Victoria Pendleton: “I’ve been doing Pilates for more than a year and for me it’s been a real breakthrough in managing back pain and building my postural muscles. I have lots of lumbar spine issues from spending my life hunched over a bike.”
Beauden Barrett, All Blacks: “I’ve been working on my flexibility. I’m quite a stiff bloke and Pilates and yoga have definitely helped. It’s more a recovery thing for me. It’s great for the mind as well as the body. It’s important to get that balance and I’ve seen great benefits from it.”
Bradley Wiggins: “I focus on strengthening my core for 30 minutes each day, mixing up Pilates and yoga moves and using exercise balls. Without a solid core you can’t transfer power efficiently, and you’ll be left with dust in your eyes, however strong your legs are.”
Andy Murray: “Since I had my back surgery, I’ve had to work on my flexibility. And I have very stiff hips as well. [Pilates and gyrotonics] not only help my tennis, but improve the quality of my life as well. My back was sore all the time and now it is way better. I don’t think I could compete at the level I do without the flexibility work.”
Four-time Ironman finisher and world championship qualifier, Michele Landry: “If you are new to Pilates, you may walk away from a session not necessarily feeling tremendous muscle fatigue or soreness. Pilates workouts are designed to make you physically balanced while building strength in the muscle groups specific to endurance sports. Pilates focuses on the tiny muscles that support your dominant, superficial muscles.”

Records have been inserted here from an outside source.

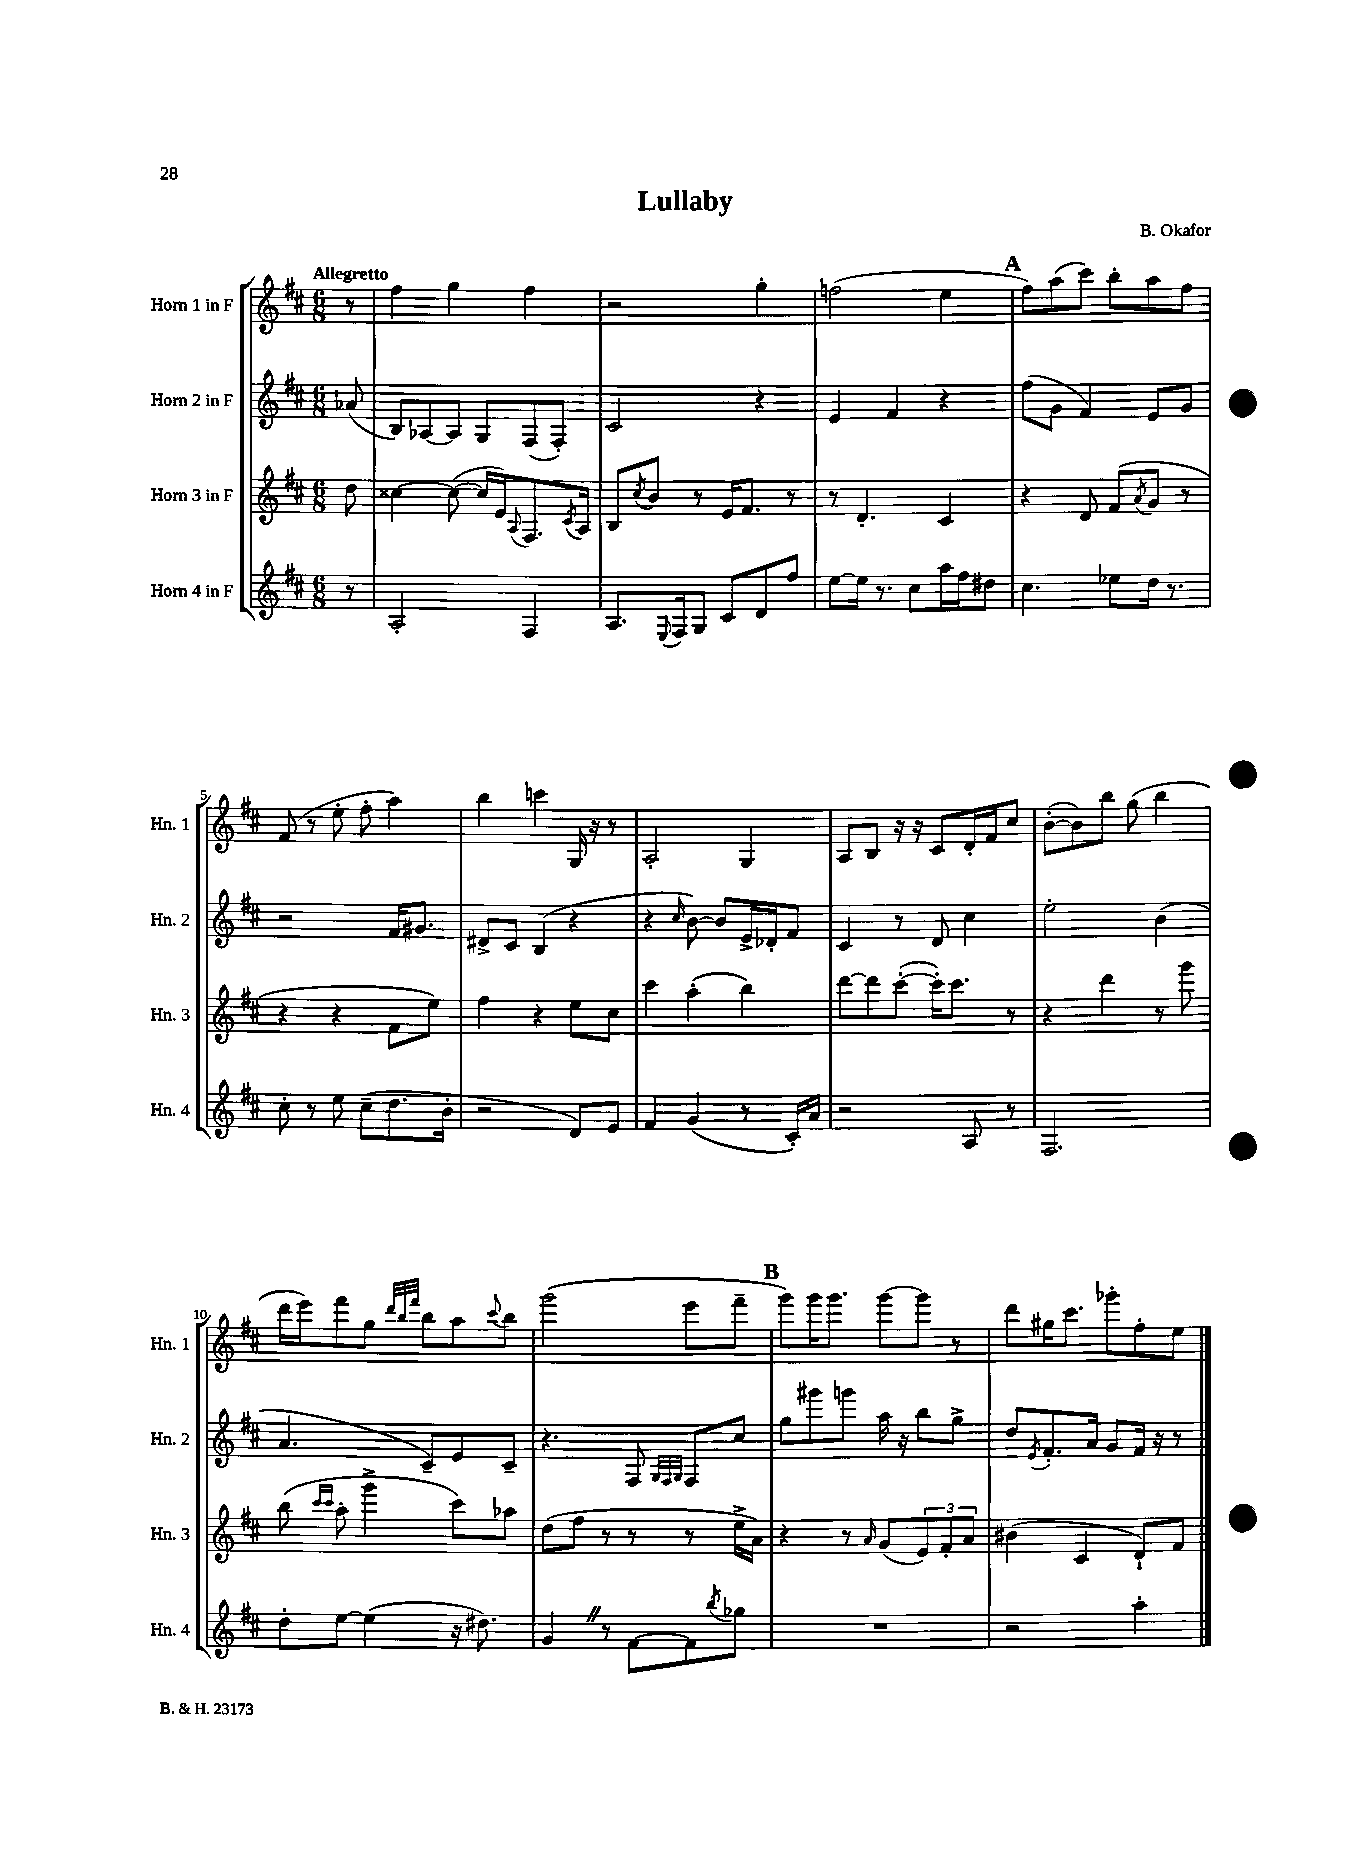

**kern	**kern	**kern	**kern
*staff4	*staff3	*staff2	*staff1
*clefG2	*clefG2	*clefG2	*clefG2
*k[f#c#]	*k[f#c#]	*k[f#c#]	*k[f#c#]
*M6/8	*M6/8	*M6/8	*M6/8
8r	8dd	(8a-	8r
=	=	=	=
2A'	[4cc##	8B)	4ff#
.	.	[8A-	.
.	(8cc##_	8A-]	4gg
.	16cc##]	8G	.
.	16e)	.	.
.	8qqA	.	.
4F#	8.F#	(8F#	4ff#
.	.	8F#')	.
.	8qc#	.	.
.	16A	.	.
=	=	=	=
8.A	8B	2c#	2r
.	8qcc#	.	.
.	8b	.	.
8qqE	.	.	.
16F#	.	.	.
8G	8r	.	.
8c#	16e	.	.
.	8.f#	.	.
8d	.	4r	4gg'
8ff#	8r	.	.
=	=	=	=
[8ee	8r	4e	(2ff
16ee]	4.d'	.	.
8.r	.	.	.
.	.	4f#	.
8cc#	.	.	.
16aa	4c#	4r	4ee
16ff#	.	.	.
8dd#	.	.	.
=	=	=	=
4.cc#	4r	(8ff#	8ff#)
.	.	8g	(8aa
.	8d	4f#)	8ccc#)
8ee-	(8f#	.	8bb'
.	8qa	.	.
16dd	8g	8e	8aa
8.r	.	.	.
.	8r	8g	8ff#
=	=	=	=
8cc#'	4r	2r	(8f#
8r	.	.	8r
8ee	4r	.	8ee'
(8cc#~	.	.	8ff#'
8.dd	8f#	16f#	4aa)
.	.	8.g#	.
.	8ee)	.	.
16b'	.	.	.
=	=	=	=
2r	4ff#	8d#^	4bb
.	.	8c#	.
.	4r	(4B	4ccc
8d)	8ee	4r	16G
.	.	.	16r
8e	8cc#	.	8r
=	=	=	=
4f#	4ccc#	4r	2A'
.	.	16qqcc#	.
(4g	(4aa'	[8b)	.
.	.	8b]	.
8r	4bb)	16e^	4G
.	.	16d-'	.
16c#')	.	8f#	.
16a	.	.	.
=	=	=	=
2r	[8ddd	4c#	8A
.	8ddd]	.	8B
.	([8ccc#'	8r	16r
.	.	.	16r
.	16ccc#'])	8d	8c#
.	8.ccc#	.	.
8A	.	4cc#	16d'
.	.	.	16f#
8r	8r	.	8cc#
=	=	=	=
2.F#	4r	2ee'	([8b'
.	.	.	8b])
.	4ddd	.	8bb
.	.	.	(8gg
.	8r	(4b	4bb
.	8ggg	.	.
=	=	=	=
8dd'	(8bb	4.a	16ddd
.	.	.	16eee)
.	16qqccc#	.	.
.	16qqccc#	.	.
[8ee	8aa'	.	8fff#
(4ee]	4ggg^	.	8gg
.	.	.	32qqddd
.	.	.	32qqbb
.	.	.	32qqfff#
.	.	8c#~)	8bb
16r	8ccc#)	8e	8aa
8.dd#)	.	.	.
.	.	.	8qqccc#
.	8aa-	8c#~	8bb
=	=	=	=
4g	(8dd	4.r	(2ggg
.	8ff#	.	.
8r	8r	.	.
[8f#	8r	8F#	.
.	.	32qqG	.
.	.	32qqF#	.
.	.	32qqG	.
8f#]	8r	8F#	8eee
8qbb	.	.	.
8gg-	16ee^	8cc#	8fff#~
.	16a)	.	.
=	=	=	=
2.r	4r	8gg	8ggg)
.	.	8ggg#	16ggg
.	.	.	8.ggg
.	8r	8ggg	.
.	16qqa	.	.
.	(8g	16aa	[8ggg
.	.	16r	.
.	12e)	8bb	8ggg]
.	12f#'	.	.
.	.	8gg^	8r
.	12a	.	.
=	=	=	=
2r	(4b#	8dd	8ddd
.	.	8qe	.
.	.	8.f#'	16gg#
.	.	.	8.ccc#
.	4c#	.	.
.	.	16a	.
.	.	8g	8ggg-'
4aa'	8d`)	16f#	8ff#'
.	.	16r	.
.	8f#	8r	8ee
==	==	==	==
*-	*-	*-	*-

Harry Rednapp: “Pilates can prevent long-term injuries creeping into the squad, which is why they have a class before each training session. I think Pilates is just an amazing thing. It makes the players more supple.”
Martellus Bennett, Chicago Bears: “To counteract the joint compression caused by weightlifting, I go straight from weights to Pilates as often as possible. It helps me work on rebalancing and activating my muscles…supporting muscles that hold up the bigger ones.”